Where KVM_MEM_MAX_NR_PAGES is:

/*
 * Some of the bitops functions do not support too long bitmaps.
 * This number must be determined not to exceed such limits.
 */
#define KVM_MEM_MAX_NR_PAGES ((1UL << 31) - 1)

But we can't use KVM specific KVM_MEM_MAX_NR_PAGES check in vfio module.
Should we define similar limit in vfio module instead of SIZE_MAX?

I don't know if there's a way to directly map the user buffer rather
than copy_to_user(), but I thought I'd ask in case there's some obvious
efficiency improvement to be had there.

+			if (!bitmap)
+				return -ENOMEM;
+
+			ret = copy_from_user(bitmap,
+			     (void __user *)range.bitmap, bsize) ? -EFAULT : 0;
+			if (ret)

▸ DATA SHOWN
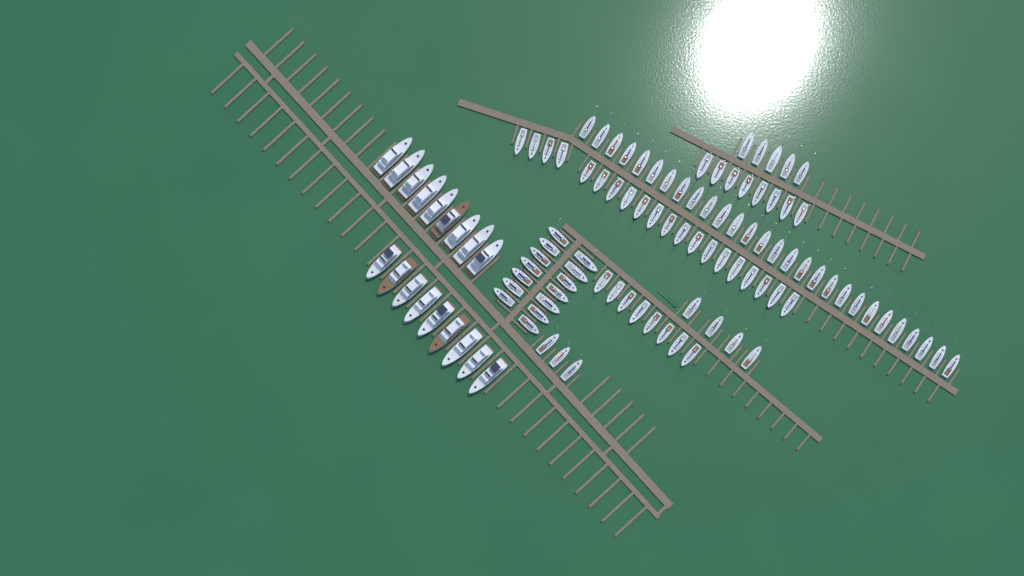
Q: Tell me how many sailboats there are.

▸ AIM 1
Reproduce the passage of the patch discussion that begins at the words "I don't know" and stops after "be had there.".
▸ AIM 2
In the patch discussion, what value is KVM_MEM_MAX_NR_PAGES defined as?
▸ AIM 3
Pick up the patch discussion after its final line and continue it.

▸ RESPONSE 1
I don't know if there's a way to directly map the user buffer rather
than copy_to_user(), but I thought I'd ask in case there's some obvious
efficiency improvement to be had there.

▸ RESPONSE 2
KVM_MEM_MAX_NR_PAGES is defined as ((1UL << 31) - 1).

▸ RESPONSE 3
+				goto bitmap_exit;
+
+			iommu->dirty_page_tracking = false;

a) This is done outside of the mutex and susceptible to races,

moving inside lock

b) why is this done?
once bitmap is read, dirty_page_tracking should be stopped. Right?

Absolutely not.  Dirty bit page tracking should remain enabled until
the user turns it off, doing otherwise precludes both iterative and
partial dirty page collection from userspace.  I think both of those
are fundamentally required of this interface.  Thanks,


OK.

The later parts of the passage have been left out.